Они были уже совсем близко к «пастве». Матиас, в отсутствие всех рыцарей остававшийся за старшего, тронул каблуками коня и выехал навстречу, как видно, готовясь отрапортовать, что все тверды духом и готовы выполнить приказ.
– Тогда… – вдруг решился Лютгер, – да будет вам в помощь мой сержант, отче!
Он сказал это громко, чтобы Матиас услышал. И отвернулся, не желая увидеть его взгляд.
Ничего. Так и до`лжно. В предстоящем бою Матиасу лучше не быть рядом с ним. Тот наверняка станет думать о защите и подмоге своему рыцарю больше, чем о самом сражении, иначе невозможно… а сегодня это не ко времени. Ибо в месте смерти – сражайся.
– Господу известно, чего стоила тебе эта жертва, сын мой… – священник посмотрел на рыцаря просто и строго. И перевел взгляд на сержанта. – Сойди с коня, сын мой. Тебя я исповедую лично.
И сам тоже спешился.
Исповедь оказалась быстрой. Лютгер едва успел выстроить поредевшие копья в том порядке, как они прямо сейчас в бой пойдут, когда отец Петар появился перед строем – уже верхом, в кольчужном капюшоне, но все еще без шлема. Воздел руку двуперстно:
– Passio Domini nostri Jesu Christi, merita Beatae Mariae Virginis …[6]
Орденские братья, уже безгрешные, стояли рядом со своими людьми, склонив головы и держа тяжелые шлемы перед собой.
– Et omnium sanctorum, quidquid boni feceris…
Сержант Матиас, тоже безгрешный, верхом следовал за священником вдоль рядов. Искал ли он взглядом своего рыцаря, было не понять.
– Amen! – завершил отец Петар. И нахлобучил шлем на голову. Матиас сперва помог ему застегнуть пряжку, затем сам шлемом покрылся. У них у обоих были шлемы глухие, без забрал, с узкими прорезями в наличниках.
Лютгер свой подшлемный ремень застегнул собственноручно. Ему потянулись было помочь сразу двое полубратьев, но он отстранил их.
У него-то шлем был снабжен забралом, однако поднимать его было не время, так что мир Лютгера тоже сразу сузился до просвета глазной прорези.
Место в строю, пустующее без Матиаса, ныло, как загноившаяся рана.
У всех бывают чудачества. Отец Петар, например, считал, что духовному лицу не подобает проливать кровь – даже в бою и даже если это кровь неверных. Поэтому меч он не носил. И никакие доводы на него не действовали: ни то, что братья-рыцари тоже по сути своей клирики, ни рассказы о подвигах Эльсана [7]. За упоминание Эльсана он вообще мог епитимью наложить.
Но сказать, что он не носил оружия вовсе, было бы ошибкой: для орденского священника это уж слишком большая роскошь. А палица – она, конечно, кровь обычно не проливает, особенно при ударе по кольчуге… Если же человек после этого не встанет, то такова уж его судьба. После ударов отца Петара вообще-то вставали редко.

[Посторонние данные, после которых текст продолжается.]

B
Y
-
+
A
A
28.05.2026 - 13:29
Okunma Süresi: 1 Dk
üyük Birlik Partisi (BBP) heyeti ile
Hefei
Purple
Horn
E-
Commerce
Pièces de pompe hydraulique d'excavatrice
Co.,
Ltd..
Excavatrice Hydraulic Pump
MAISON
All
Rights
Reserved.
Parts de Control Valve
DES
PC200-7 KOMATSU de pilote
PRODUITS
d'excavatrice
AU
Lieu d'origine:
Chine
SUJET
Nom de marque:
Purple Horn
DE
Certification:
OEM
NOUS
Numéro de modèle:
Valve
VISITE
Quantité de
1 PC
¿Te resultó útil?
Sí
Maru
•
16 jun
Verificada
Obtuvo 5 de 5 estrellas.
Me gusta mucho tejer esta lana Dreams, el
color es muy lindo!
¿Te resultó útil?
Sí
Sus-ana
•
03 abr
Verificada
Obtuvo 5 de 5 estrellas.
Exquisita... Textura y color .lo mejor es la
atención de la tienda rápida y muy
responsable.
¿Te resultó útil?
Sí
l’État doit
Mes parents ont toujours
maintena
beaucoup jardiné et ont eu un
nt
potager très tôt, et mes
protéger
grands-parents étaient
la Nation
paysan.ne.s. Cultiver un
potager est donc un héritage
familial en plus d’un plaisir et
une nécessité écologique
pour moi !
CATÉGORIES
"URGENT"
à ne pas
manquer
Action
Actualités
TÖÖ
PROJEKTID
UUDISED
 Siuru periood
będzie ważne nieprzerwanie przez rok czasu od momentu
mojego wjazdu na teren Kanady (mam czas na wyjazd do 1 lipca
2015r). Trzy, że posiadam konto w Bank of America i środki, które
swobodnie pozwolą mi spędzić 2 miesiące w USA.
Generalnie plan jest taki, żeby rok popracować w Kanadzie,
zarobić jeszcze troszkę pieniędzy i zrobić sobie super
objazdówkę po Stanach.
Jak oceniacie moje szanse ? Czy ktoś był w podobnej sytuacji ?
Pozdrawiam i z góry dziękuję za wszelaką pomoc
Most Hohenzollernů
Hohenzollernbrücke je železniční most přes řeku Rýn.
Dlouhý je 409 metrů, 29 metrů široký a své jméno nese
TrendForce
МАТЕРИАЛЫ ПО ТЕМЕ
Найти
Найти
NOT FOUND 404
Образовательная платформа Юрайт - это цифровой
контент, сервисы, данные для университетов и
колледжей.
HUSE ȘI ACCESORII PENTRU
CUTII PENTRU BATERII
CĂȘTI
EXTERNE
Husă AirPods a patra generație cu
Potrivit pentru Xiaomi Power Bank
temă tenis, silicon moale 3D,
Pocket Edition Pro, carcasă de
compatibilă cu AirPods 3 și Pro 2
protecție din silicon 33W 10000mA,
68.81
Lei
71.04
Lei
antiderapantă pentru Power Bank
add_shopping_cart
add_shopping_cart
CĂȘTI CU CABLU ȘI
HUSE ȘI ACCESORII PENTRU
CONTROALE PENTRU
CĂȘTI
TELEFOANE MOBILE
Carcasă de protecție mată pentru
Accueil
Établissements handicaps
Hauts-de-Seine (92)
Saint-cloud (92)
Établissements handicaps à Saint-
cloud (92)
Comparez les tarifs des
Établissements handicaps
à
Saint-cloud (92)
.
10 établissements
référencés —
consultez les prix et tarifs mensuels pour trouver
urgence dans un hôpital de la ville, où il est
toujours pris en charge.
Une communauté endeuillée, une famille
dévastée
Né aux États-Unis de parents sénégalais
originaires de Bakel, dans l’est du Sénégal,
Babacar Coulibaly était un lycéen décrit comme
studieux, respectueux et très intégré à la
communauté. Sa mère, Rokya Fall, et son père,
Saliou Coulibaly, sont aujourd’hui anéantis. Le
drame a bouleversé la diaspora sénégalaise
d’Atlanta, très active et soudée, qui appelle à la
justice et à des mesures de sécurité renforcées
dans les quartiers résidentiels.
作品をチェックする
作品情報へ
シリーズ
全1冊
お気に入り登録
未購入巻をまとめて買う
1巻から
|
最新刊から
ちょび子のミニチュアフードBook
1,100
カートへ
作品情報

Но в бою всякое случается, и иногда доводится «благословить» врага по шлему. От такого, понятно, иной раз кровь из носа и ушей хлынет, а порой даже глаз на щеку вывалится, что тоже без крови не бывает.
В таких случаях отец Петар очень огорчался, называл себя великим грешником. После сражения, бывало, порывался читать молитвы за загубленные души, даже если души эти принадлежали неверным. А это уже подлинный грех, да и просто ересь.

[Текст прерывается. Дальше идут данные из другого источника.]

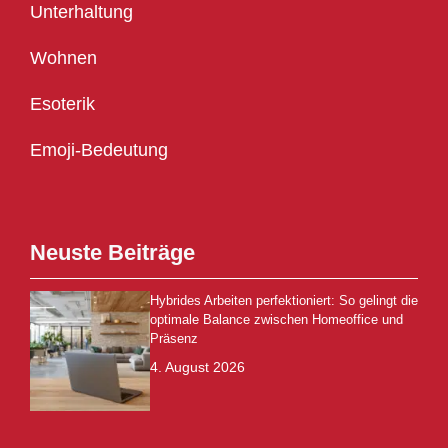
Unterhaltung
Wohnen
Esoterik
Emoji-Bedeutung
Neuste Beiträge
Hybrides Arbeiten perfektioniert: So gelingt die
optimale Balance zwischen Homeoffice und
Präsenz
4. August 2026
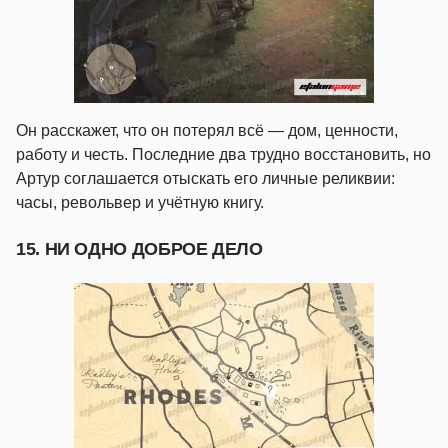
Он расскажет, что он потерял всё — дом, ценности,
работу и честь. Последние два трудно восстановить, но
Артур соглашается отыскать его личные реликвии:
часы, револьвер и учётную книгу.
15. НИ ОДНО ДОБРОЕ ДЕЛО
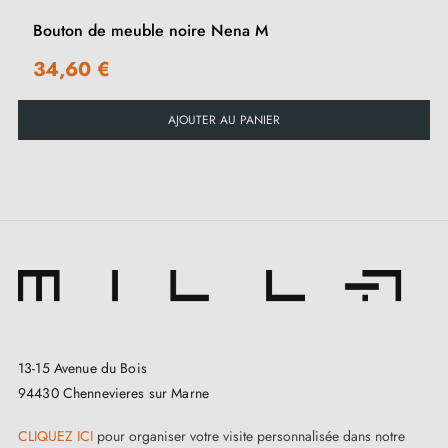
Bouton de meuble noire Nena M
34,60 €
AJOUTER AU PANIER
13-15 Avenue du Bois
94430 Chennevieres sur Marne
CLIQUEZ ICI
pour organiser votre visite personnalisée dans notre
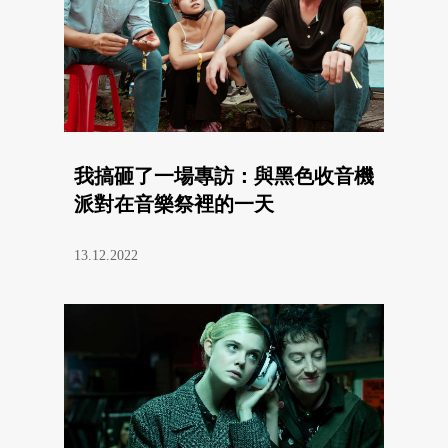
我搞砸了一場專訪：與黑色收音機
派對在音樂祭裡的一天
13.12.2022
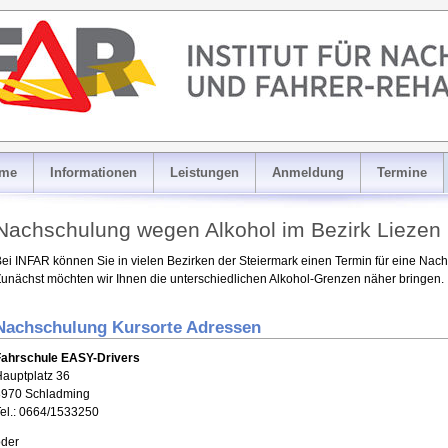
me
Informationen
Leistungen
Anmeldung
Termine
Nachschulung wegen Alkohol im Bezirk Liezen
ei INFAR können Sie in vielen Bezirken der Steiermark einen Termin für eine Na
unächst möchten wir Ihnen die unterschiedlichen Alkohol-Grenzen näher bringen.
Nachschulung Kursorte Adressen
Fahrschule EASY-Drivers
auptplatz 36
8970 Schladming
el.: 0664/1533250
oder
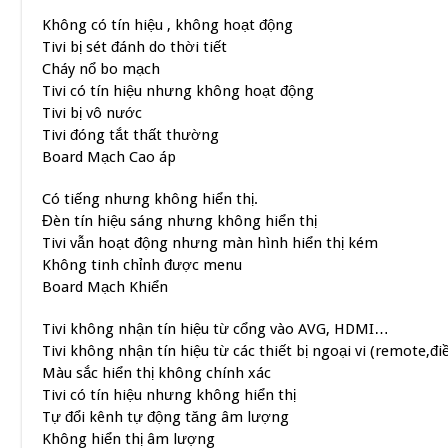
Không có tín hiệu , không hoạt động
Tivi bị sét đánh do thời tiết
Cháy nổ bo mạch
Tivi có tín hiệu nhưng không hoạt động
Tivi bị vô nước
Tivi đóng tắt thất thường
Board Mạch Cao áp
Có tiếng nhưng không hiển thị.
Đèn tín hiệu sáng nhưng không hiển thị
Tivi vẫn hoạt động nhưng màn hình hiển thị kém
Không tinh chỉnh được menu
Board Mạch Khiển
Tivi không nhận tín hiệu từ cổng vào AVG, HDMI…
Tivi không nhận tín hiệu từ các thiết bị ngoại vi (remote,đ
Màu sắc hiển thị không chính xác
Tivi có tín hiệu nhưng không hiển thị
Tự đổi kênh tự động tăng âm lượng
Không hiển thị âm lượng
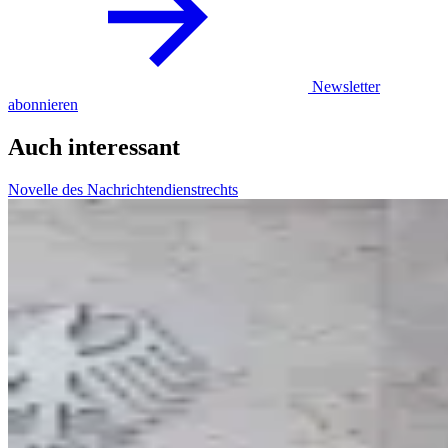
Newsletter
abonnieren
Auch interessant
Novelle des Nachrichtendienstrechts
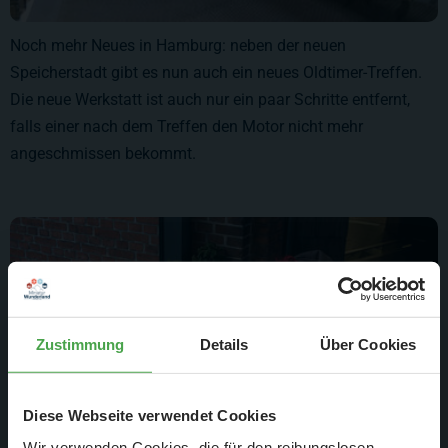
Noch mehr Neues in Hamburg: neben der neuen
Speicherstadt gibt es nun auch ein neues Oldtimer-Treffen.
Die neue Werkstatt ist auch nur ein paar Schritte entfernt,
falls einer nach dem Treffen den Motor nicht mehr
angeschmissen bekommt.
Zustimmung
Details
Über Cookies
Diese Webseite verwendet Cookies
Wir verwenden Cookies, die für den reibungslosen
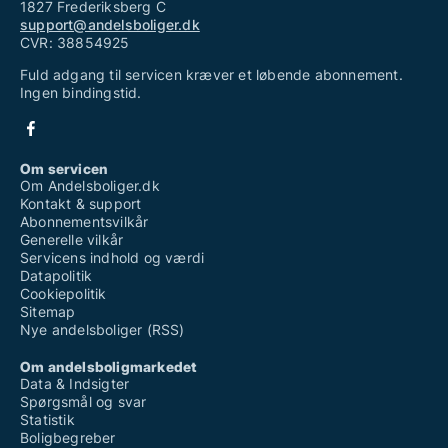
1827 Frederiksberg C
support@andelsboliger.dk
CVR: 38854925
Fuld adgang til servicen kræver et løbende abonnement.
Ingen bindingstid.
Om servicen
Om Andelsboliger.dk
Kontakt & support
Abonnementsvilkår
Generelle vilkår
Servicens indhold og værdi
Datapolitik
Cookiepolitik
Sitemap
Nye andelsboliger (RSS)
Om andelsboligmarkedet
Data & Indsigter
Spørgsmål og svar
Statistik
Boligbegreber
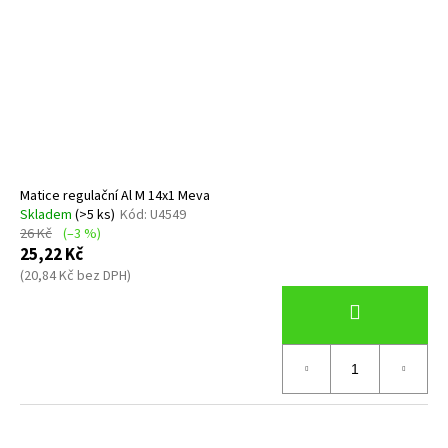
Matice regulační Al M 14x1 Meva
Skladem
(>5 ks)
Kód:
U4549
26 Kč
(–3 %)
25,22 Kč
(20,84 Kč bez DPH)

Немного утешало его сравнение последствий такого удара со взмахом аспергиллума, кропила для святой воды. От него точно брызги летят. Значит, можно считать: неверный в последний миг своей жизни получает-таки шанс принять крещение, раз уж все другие случаи он отверг. И это никакая не ересь…
Была и другая проблема. Все-таки, как ни крути, палица – оружие не на все случаи смерти. Кто бы иначе тогда мечи ковал? Иной раз враг, получив удар, пошатнется, упадет лицом на шею своего коня, но потом, глядишь, и в себя придет. Не через дни – через мгновения. Как раз когда ты к нему спиной окажешься.
Для подстраховки от такого был у священника помощник – Рюдигер, боевой кнехт. Огромный, свиреповидный, в совершенстве владевший искусством дорубать и докалывать. Своему пастырю он был верен беззаветно, спину его прикрывал в каждом бою… вот и сегодня прикрыл, а свою грудь от трех бронебойных стрел, пущенных почти в упор, уберечь не смог.
Отец Петар, с ревом развернувшись, сумел воздать должное одному из убийц; второму в сумятице ближней рубки отдал долг кто-то другой; третий же ускользнул.
На самом деле секачу, когда он бросается в атаку, не дано полностью превратиться в клыкастое рыло. Это у него получается только в обороне, когда он вжимается задом в чащобу, в камышовый залом.
А когда вепрь атакует врага – его тело открыто. Тугое, щетинистое, крепкое на рану. Но все же уязвимое. Особенно когда враг – не барс, а многотелая свора кровожаждущих псов, за которыми маячат охотники, держа разящую сталь наготове, но избегая подступаться, пока собаки не сделают свою работу.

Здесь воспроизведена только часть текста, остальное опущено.